• Your goal: Format every line of the material below as a JSON list of strings, one string per line, skipping blank lines. Leave the pictures out.

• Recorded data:
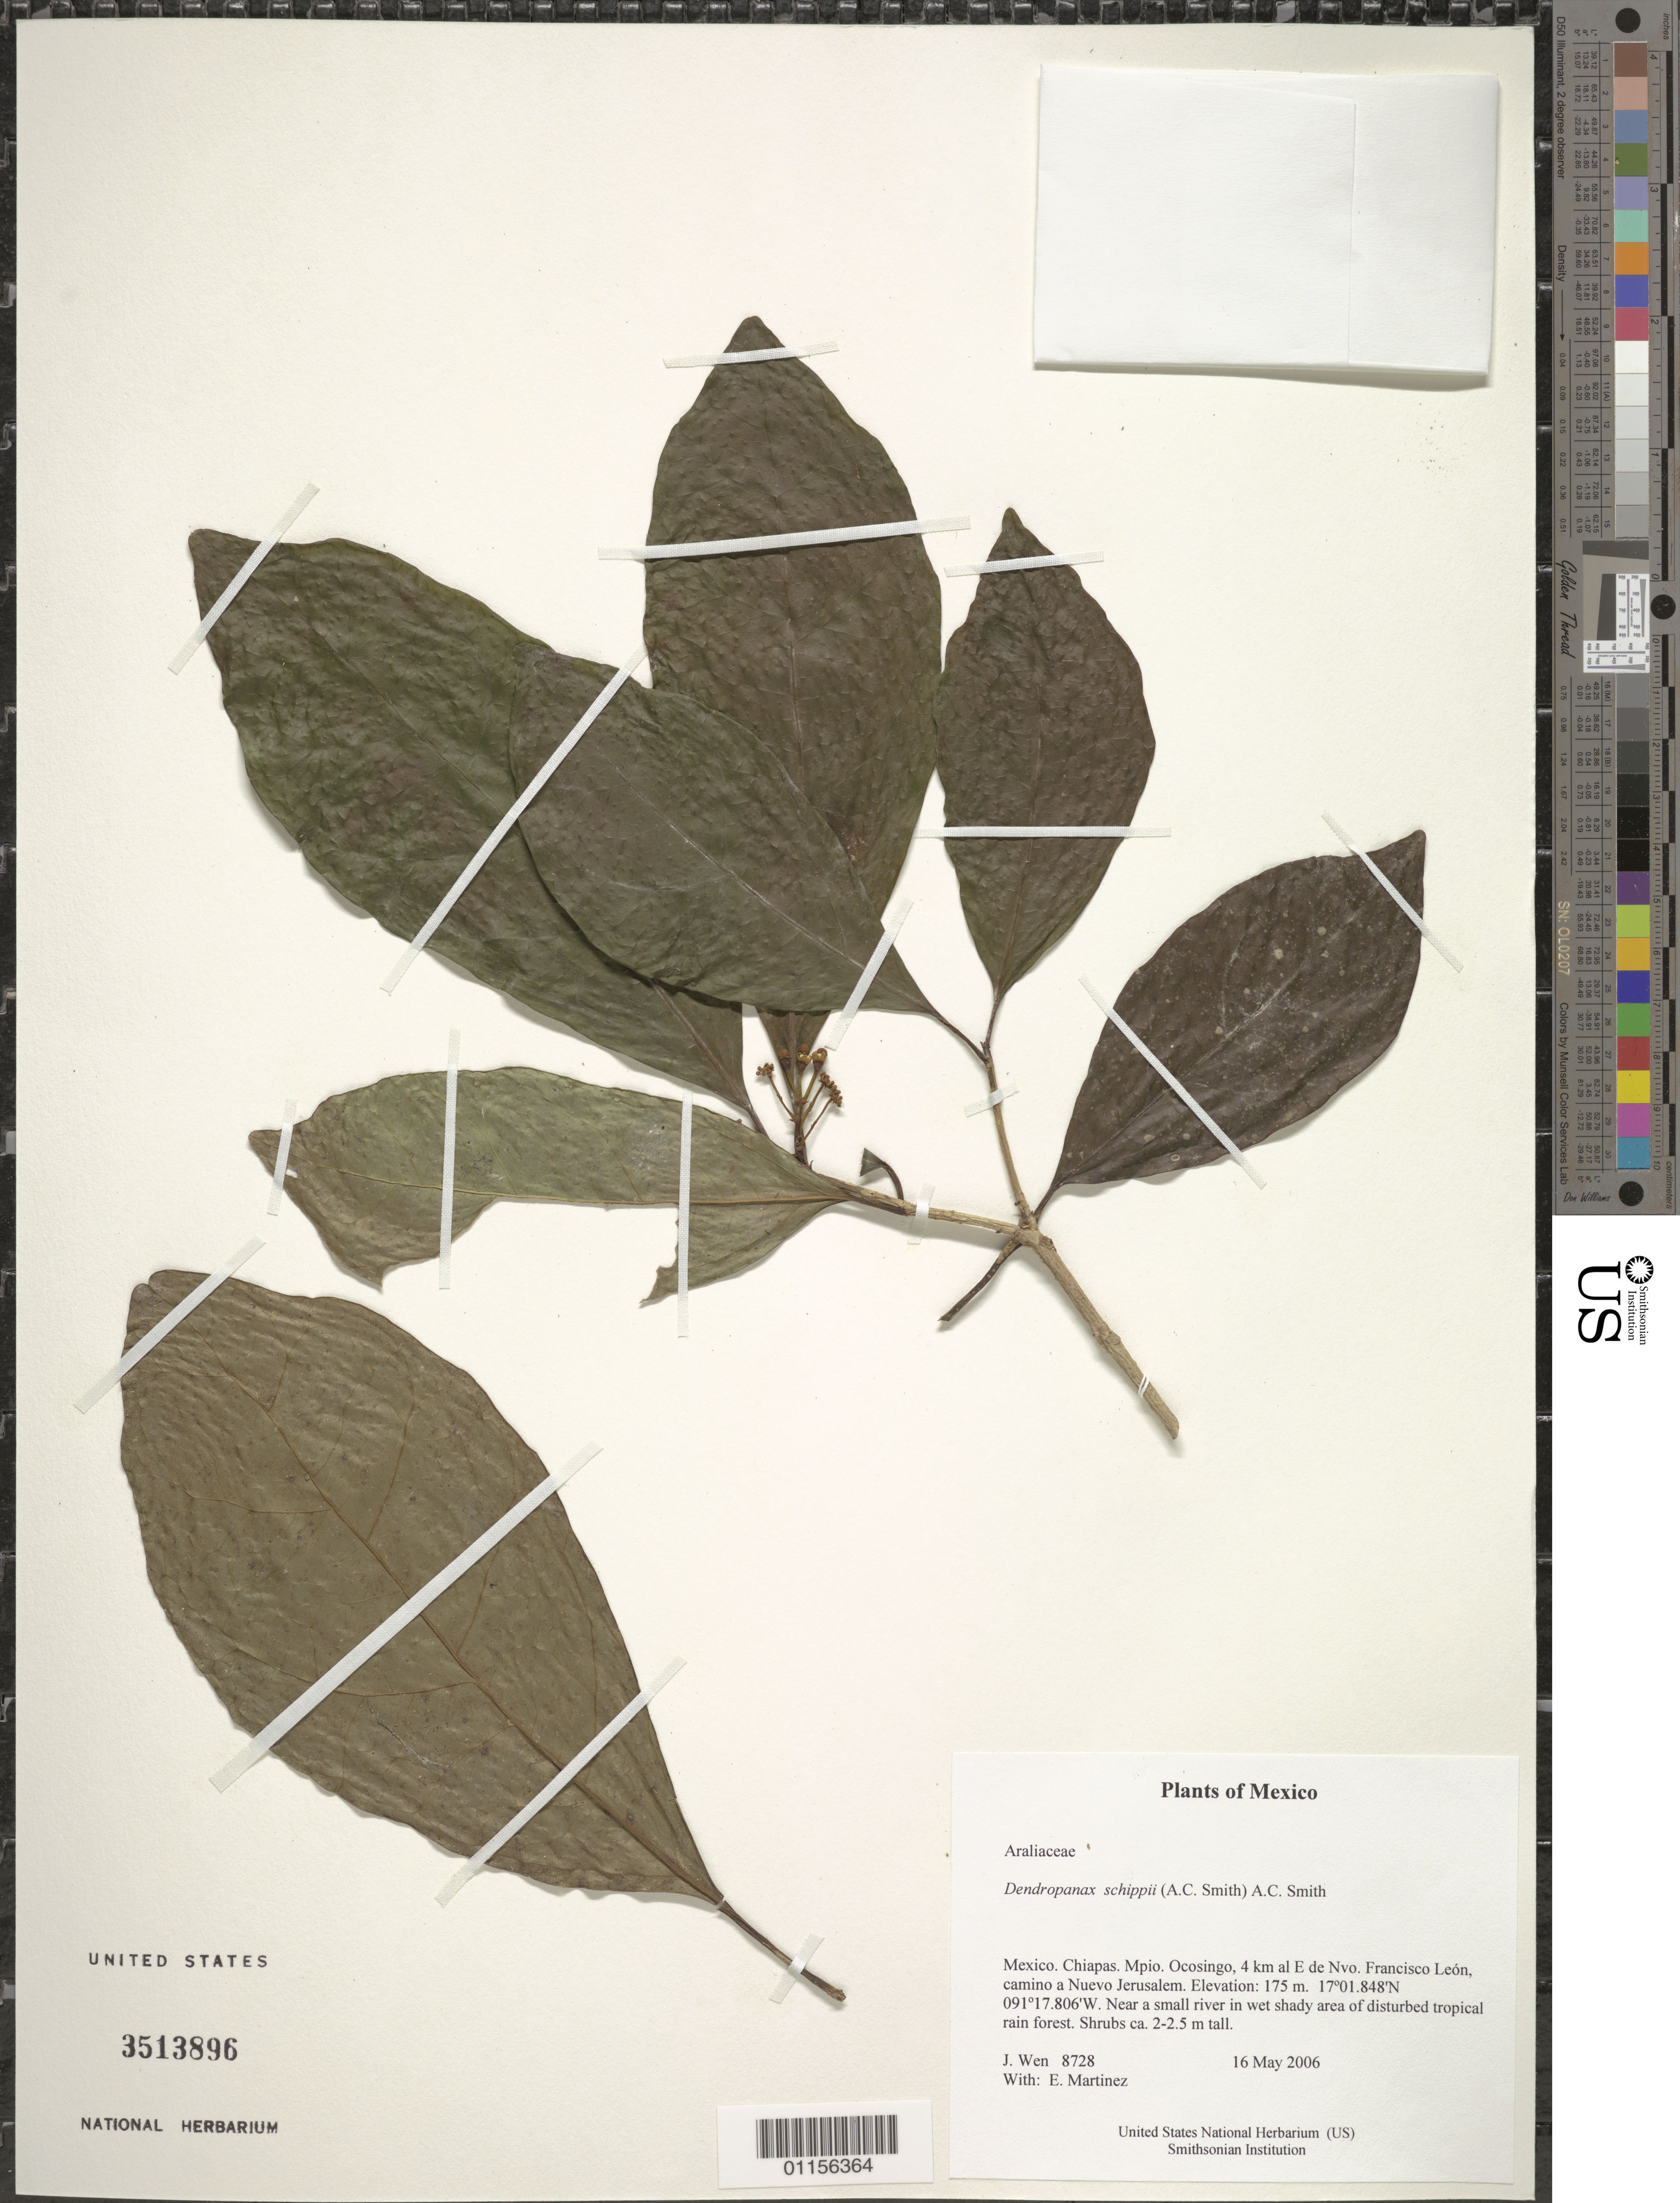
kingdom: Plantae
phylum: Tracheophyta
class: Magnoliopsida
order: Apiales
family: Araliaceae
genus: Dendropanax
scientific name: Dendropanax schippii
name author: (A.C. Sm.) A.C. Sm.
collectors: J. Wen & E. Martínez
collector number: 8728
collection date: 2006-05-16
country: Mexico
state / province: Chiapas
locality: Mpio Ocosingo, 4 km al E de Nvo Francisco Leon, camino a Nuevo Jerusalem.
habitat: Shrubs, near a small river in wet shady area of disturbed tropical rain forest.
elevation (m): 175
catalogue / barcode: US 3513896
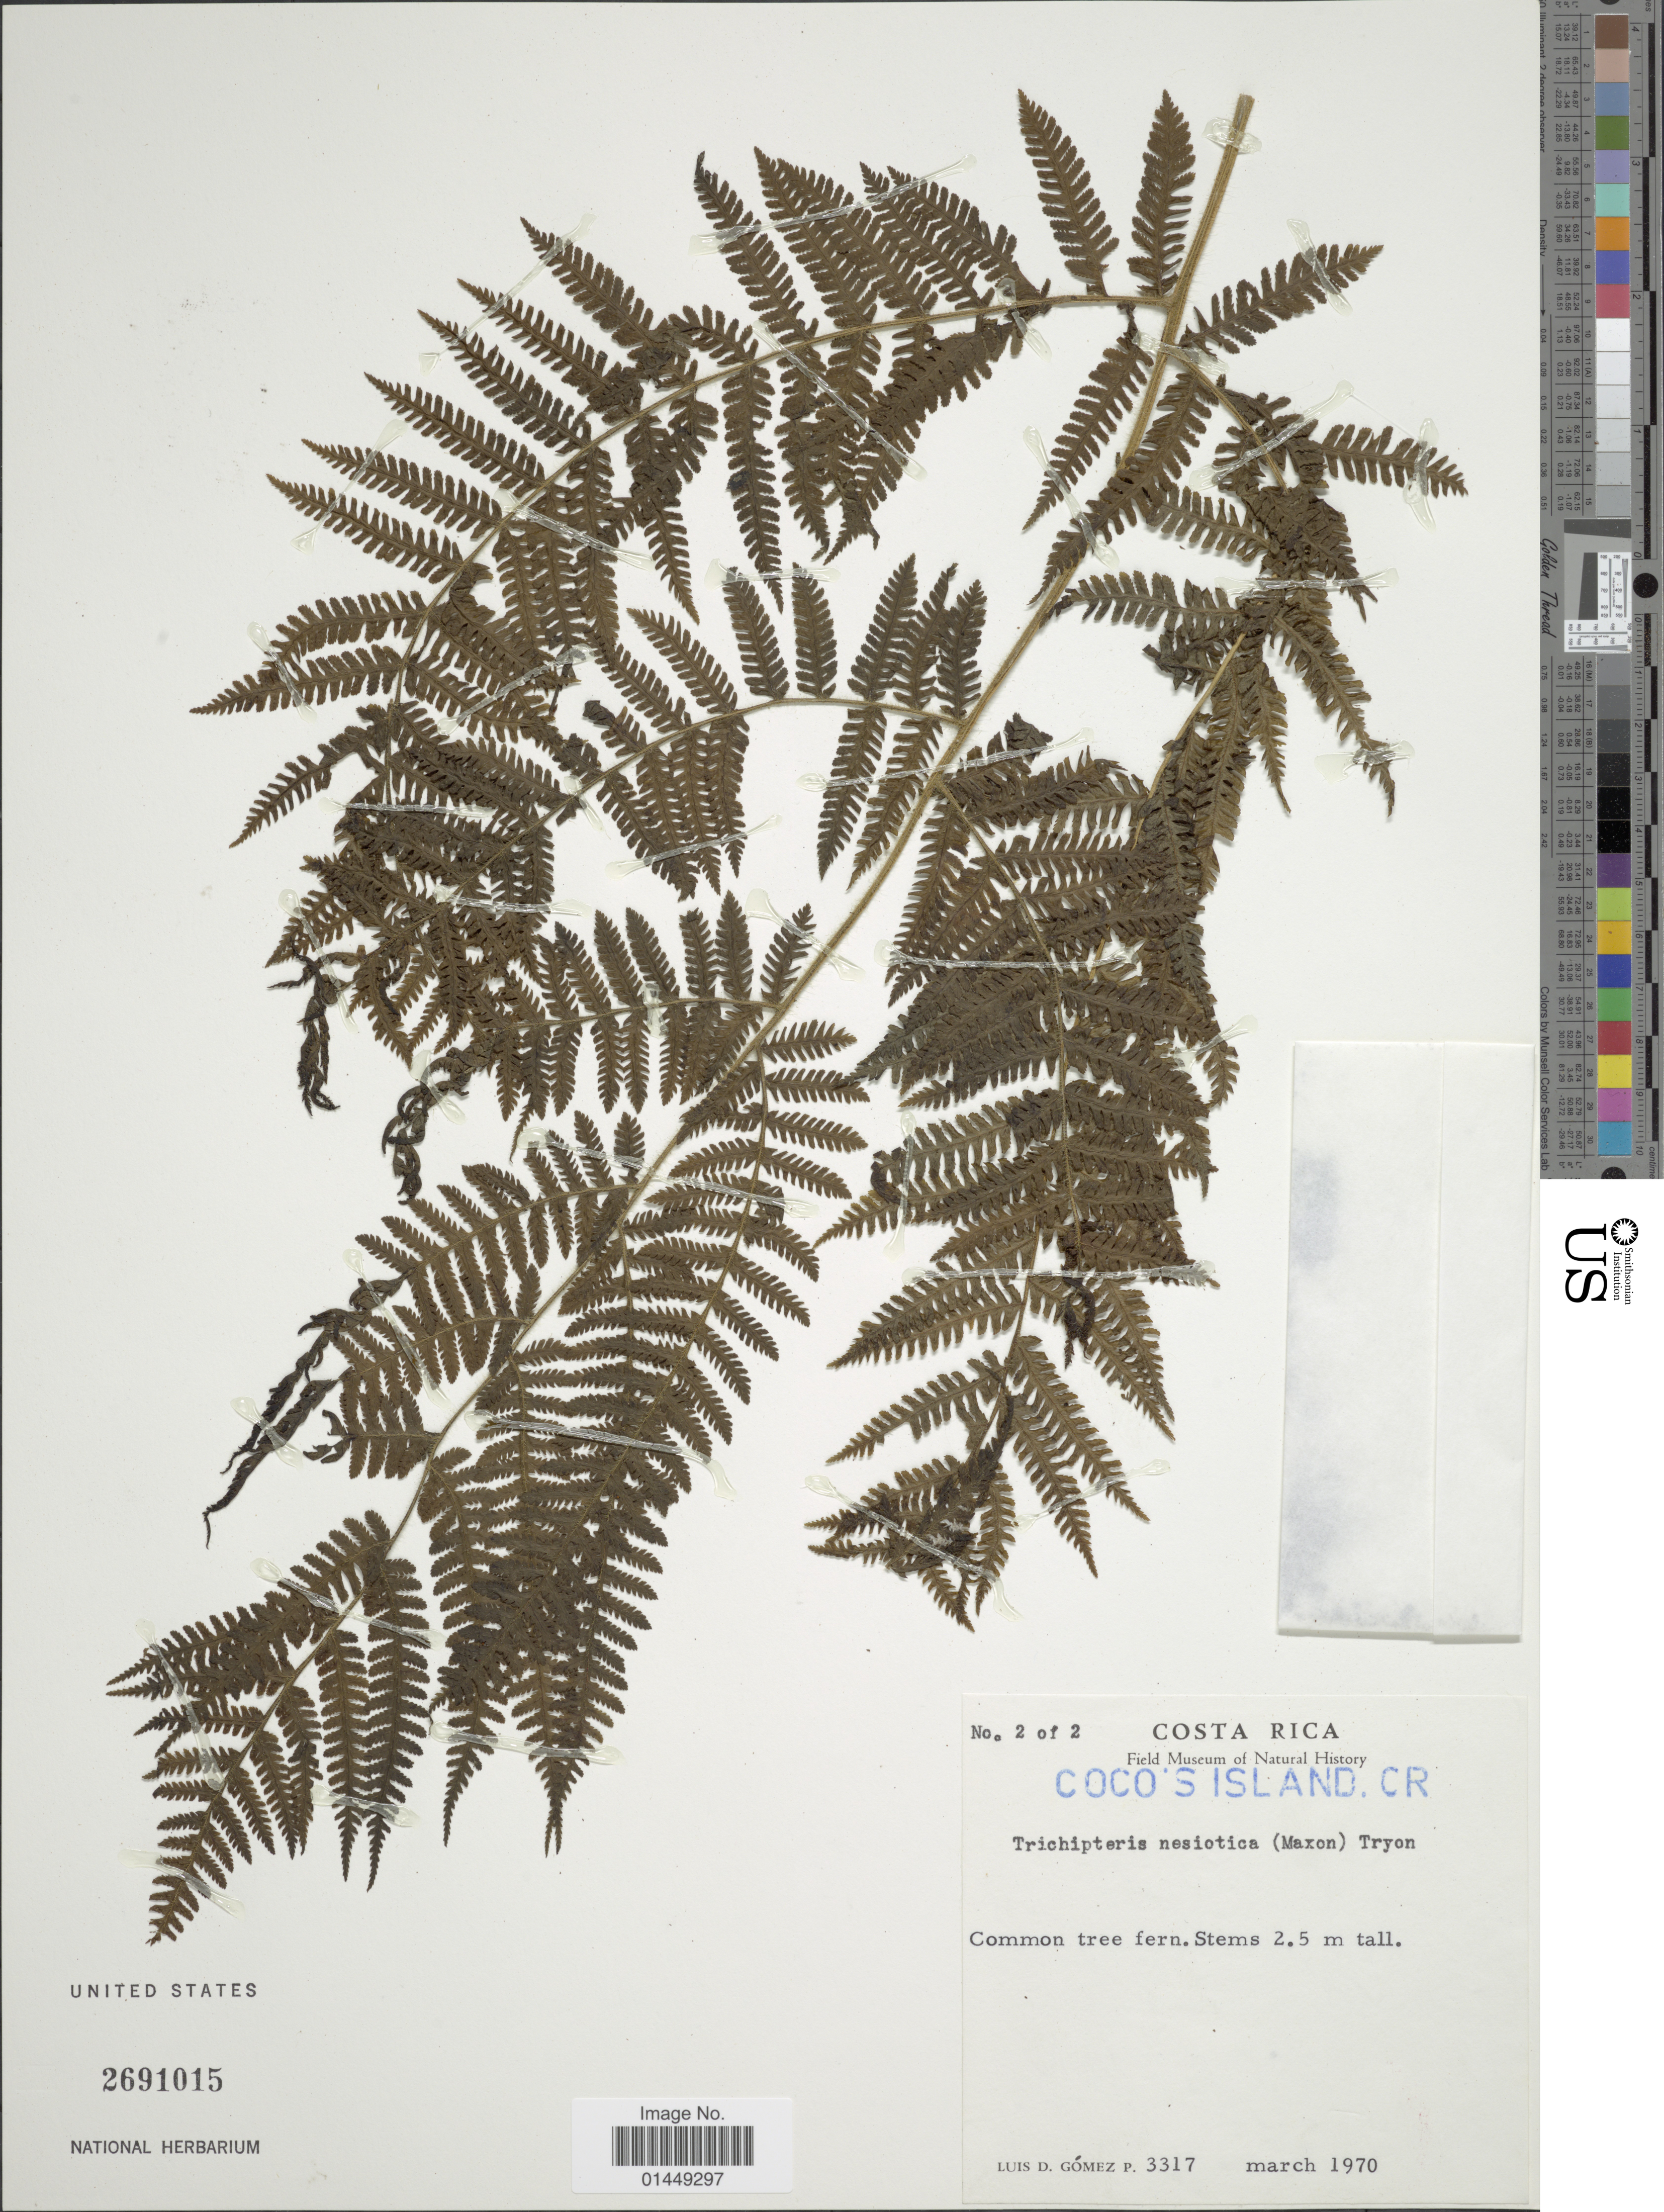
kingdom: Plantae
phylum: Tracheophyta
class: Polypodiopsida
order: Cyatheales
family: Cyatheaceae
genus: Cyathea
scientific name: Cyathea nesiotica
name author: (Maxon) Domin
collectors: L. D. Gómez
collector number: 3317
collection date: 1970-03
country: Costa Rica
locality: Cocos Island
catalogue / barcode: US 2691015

• The output:
[
  "kingdom: Plantae",
  "phylum: Tracheophyta",
  "class: Magnoliopsida",
  "order: Apiales",
  "family: Araliaceae",
  "genus: Dendropanax",
  "scientific name: Dendropanax schippii",
  "name author: (A.C. Sm.) A.C. Sm.",
  "collectors: J. Wen & E. Martínez",
  "collector number: 8728",
  "collection date: 2006-05-16",
  "country: Mexico",
  "state / province: Chiapas",
  "locality: Mpio Ocosingo, 4 km al E de Nvo Francisco Leon, camino a Nuevo Jerusalem.",
  "habitat: Shrubs, near a small river in wet shady area of disturbed tropical rain forest.",
  "elevation (m): 175",
  "catalogue / barcode: US 3513896",
  "kingdom: Plantae",
  "phylum: Tracheophyta",
  "class: Polypodiopsida",
  "order: Cyatheales",
  "family: Cyatheaceae",
  "genus: Cyathea",
  "scientific name: Cyathea nesiotica",
  "name author: (Maxon) Domin",
  "collectors: L. D. Gómez",
  "collector number: 3317",
  "collection date: 1970-03",
  "country: Costa Rica",
  "locality: Cocos Island",
  "catalogue / barcode: US 2691015"
]